- [Source document]:
========

You Should See Me in a Crown
- First edition
- Author: Leah Johnson
- Language: English
- Genre: Young Adult
- Publisher: Scholastic Press
- Publication date: June 2, 2020
- Publication place: United States
- Media type: Print Hardcover
- Pages: 336 (Hardcover edition)
- ISBN: 9781338503265
- OCLC: 1111972556
- Website: https://www.byleahjohnson.com/

= You Should See Me in a Crown (novel) =

2020 young adult novel

You Should See Me in a Crown is a debut young adult novel by Leah Johnson, published by Scholastic in June 2020. The book was given a Stonewall Book honor, and TIME magazine named it one of the best 100 young adult books of all time.

The novel follows Liz Lighty, who hatches a plan to leave the "small, rich, prom-obsessed midwestern town" she lives in because she feels "too black, too poor, too awkward" to live her best life there.

========

- [Records for this exercise]:
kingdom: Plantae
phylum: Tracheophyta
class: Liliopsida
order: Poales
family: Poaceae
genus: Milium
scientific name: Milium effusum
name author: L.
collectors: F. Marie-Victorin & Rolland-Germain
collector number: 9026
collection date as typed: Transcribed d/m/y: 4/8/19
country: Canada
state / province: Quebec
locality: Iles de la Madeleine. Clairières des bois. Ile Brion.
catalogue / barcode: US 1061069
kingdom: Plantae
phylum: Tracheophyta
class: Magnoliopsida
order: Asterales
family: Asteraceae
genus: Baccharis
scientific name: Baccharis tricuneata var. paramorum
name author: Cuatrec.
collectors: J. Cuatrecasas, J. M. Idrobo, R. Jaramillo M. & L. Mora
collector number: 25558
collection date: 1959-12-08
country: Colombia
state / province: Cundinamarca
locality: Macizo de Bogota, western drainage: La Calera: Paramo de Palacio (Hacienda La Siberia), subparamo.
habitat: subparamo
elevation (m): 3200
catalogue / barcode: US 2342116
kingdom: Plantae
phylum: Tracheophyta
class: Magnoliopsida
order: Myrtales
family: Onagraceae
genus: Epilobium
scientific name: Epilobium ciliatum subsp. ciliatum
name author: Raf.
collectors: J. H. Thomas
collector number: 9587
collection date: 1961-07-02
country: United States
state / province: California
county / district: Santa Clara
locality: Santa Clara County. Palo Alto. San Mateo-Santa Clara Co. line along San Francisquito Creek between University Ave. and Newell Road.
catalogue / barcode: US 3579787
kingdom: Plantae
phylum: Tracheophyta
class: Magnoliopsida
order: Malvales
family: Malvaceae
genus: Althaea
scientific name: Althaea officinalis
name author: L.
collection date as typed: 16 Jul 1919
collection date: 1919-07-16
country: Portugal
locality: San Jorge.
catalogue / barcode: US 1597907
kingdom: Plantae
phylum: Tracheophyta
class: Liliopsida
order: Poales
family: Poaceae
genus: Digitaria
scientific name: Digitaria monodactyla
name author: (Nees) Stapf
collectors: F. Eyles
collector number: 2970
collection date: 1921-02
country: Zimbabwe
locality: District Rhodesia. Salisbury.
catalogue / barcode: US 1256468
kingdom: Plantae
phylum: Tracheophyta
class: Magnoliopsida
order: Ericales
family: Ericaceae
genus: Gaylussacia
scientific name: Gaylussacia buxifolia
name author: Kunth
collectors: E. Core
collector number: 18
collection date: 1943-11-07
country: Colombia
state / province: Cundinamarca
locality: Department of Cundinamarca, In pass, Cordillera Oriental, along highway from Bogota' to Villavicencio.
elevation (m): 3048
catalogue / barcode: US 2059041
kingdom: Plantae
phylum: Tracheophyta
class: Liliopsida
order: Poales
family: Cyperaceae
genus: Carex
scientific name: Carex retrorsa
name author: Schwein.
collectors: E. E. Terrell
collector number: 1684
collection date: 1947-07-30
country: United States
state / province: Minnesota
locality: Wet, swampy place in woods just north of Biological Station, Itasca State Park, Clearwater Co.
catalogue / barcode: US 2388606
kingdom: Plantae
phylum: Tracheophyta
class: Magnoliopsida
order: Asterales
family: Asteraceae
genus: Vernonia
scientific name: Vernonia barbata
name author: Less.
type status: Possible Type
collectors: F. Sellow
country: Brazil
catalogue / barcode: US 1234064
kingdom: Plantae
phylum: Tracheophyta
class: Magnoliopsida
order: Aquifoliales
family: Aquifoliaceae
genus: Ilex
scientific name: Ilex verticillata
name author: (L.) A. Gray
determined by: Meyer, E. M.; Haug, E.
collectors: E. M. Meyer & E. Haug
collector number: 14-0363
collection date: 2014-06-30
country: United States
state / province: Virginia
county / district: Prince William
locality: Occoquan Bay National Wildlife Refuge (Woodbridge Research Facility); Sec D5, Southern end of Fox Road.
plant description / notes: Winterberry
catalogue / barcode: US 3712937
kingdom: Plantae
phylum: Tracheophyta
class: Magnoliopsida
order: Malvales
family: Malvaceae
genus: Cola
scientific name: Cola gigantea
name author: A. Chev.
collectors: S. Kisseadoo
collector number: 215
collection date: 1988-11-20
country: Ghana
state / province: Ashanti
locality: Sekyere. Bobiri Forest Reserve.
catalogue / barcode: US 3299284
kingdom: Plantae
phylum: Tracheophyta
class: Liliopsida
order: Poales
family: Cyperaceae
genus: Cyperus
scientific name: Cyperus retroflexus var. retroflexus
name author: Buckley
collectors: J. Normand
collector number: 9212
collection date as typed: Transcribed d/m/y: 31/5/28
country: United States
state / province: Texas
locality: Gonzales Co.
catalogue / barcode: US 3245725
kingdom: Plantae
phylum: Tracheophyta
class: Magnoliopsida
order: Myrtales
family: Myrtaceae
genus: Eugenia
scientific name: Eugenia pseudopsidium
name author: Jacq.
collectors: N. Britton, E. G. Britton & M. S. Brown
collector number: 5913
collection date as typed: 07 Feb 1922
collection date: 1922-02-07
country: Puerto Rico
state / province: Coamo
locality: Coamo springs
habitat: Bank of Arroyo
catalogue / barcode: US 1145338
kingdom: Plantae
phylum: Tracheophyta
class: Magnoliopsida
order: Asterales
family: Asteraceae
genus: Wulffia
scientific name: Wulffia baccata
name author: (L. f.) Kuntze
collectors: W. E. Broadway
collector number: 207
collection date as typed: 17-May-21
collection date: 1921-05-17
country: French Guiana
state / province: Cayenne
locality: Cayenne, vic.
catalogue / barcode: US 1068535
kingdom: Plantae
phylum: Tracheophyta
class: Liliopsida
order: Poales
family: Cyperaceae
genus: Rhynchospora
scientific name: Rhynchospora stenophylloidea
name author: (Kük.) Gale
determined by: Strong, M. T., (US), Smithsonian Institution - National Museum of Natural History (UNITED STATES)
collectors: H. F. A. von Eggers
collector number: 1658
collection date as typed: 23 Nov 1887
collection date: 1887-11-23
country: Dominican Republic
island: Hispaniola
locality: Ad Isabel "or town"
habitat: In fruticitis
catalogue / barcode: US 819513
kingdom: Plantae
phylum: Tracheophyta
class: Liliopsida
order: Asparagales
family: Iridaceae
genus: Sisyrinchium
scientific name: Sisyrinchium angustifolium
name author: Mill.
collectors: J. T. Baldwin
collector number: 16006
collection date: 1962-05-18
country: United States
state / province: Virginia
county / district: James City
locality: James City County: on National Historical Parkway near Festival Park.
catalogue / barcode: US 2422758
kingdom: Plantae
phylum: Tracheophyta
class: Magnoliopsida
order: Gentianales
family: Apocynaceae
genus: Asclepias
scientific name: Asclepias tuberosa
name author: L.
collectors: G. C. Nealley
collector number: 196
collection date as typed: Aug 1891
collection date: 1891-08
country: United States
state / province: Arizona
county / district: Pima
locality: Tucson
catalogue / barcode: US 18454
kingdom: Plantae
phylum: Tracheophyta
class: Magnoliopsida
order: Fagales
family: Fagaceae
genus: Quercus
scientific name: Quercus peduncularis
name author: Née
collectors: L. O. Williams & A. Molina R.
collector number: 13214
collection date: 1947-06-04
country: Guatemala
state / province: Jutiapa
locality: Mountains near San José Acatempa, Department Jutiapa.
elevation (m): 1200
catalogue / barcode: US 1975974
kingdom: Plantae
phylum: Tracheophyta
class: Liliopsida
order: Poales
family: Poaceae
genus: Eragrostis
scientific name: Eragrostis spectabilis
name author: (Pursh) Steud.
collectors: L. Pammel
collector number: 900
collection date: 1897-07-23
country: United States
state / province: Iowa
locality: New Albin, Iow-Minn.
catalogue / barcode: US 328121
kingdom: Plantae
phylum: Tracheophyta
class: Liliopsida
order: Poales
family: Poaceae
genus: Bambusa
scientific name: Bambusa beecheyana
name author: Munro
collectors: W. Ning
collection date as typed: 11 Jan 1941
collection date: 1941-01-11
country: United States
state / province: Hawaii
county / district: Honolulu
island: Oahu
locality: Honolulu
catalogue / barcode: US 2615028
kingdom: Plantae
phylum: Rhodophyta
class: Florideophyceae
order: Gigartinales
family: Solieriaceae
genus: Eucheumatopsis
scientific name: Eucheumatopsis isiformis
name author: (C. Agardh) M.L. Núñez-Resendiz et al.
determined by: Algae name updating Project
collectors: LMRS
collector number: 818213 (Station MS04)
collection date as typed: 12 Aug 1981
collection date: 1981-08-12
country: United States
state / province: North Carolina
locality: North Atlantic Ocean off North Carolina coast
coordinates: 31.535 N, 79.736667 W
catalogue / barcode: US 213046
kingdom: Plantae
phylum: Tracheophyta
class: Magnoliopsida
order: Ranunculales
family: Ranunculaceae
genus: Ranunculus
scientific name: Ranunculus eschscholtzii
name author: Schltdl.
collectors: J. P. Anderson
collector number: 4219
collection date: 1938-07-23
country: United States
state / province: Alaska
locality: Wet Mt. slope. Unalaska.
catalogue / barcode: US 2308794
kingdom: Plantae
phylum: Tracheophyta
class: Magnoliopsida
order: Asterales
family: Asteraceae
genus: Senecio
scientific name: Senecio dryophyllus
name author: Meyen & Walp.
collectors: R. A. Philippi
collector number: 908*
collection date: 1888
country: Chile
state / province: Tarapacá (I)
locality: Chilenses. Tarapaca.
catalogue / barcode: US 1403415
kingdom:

========

- [Tasks and exercises]:
[A] According to the page about the novel, what honor was the book given?
[B] From the records, copy out every line from the line with "collector number: 818213 (Station MS04)" to the line with "genus: Senecio", both included.

- [Worked answers]:
[A] A Stonewall Book honor.

[B]
collector number: 818213 (Station MS04)
collection date as typed: 12 Aug 1981
collection date: 1981-08-12
country: United States
state / province: North Carolina
locality: North Atlantic Ocean off North Carolina coast
coordinates: 31.535 N, 79.736667 W
catalogue / barcode: US 213046
kingdom: Plantae
phylum: Tracheophyta
class: Magnoliopsida
order: Ranunculales
family: Ranunculaceae
genus: Ranunculus
scientific name: Ranunculus eschscholtzii
name author: Schltdl.
collectors: J. P. Anderson
collector number: 4219
collection date: 1938-07-23
country: United States
state / province: Alaska
locality: Wet Mt. slope. Unalaska.
catalogue / barcode: US 2308794
kingdom: Plantae
phylum: Tracheophyta
class: Magnoliopsida
order: Asterales
family: Asteraceae
genus: Senecio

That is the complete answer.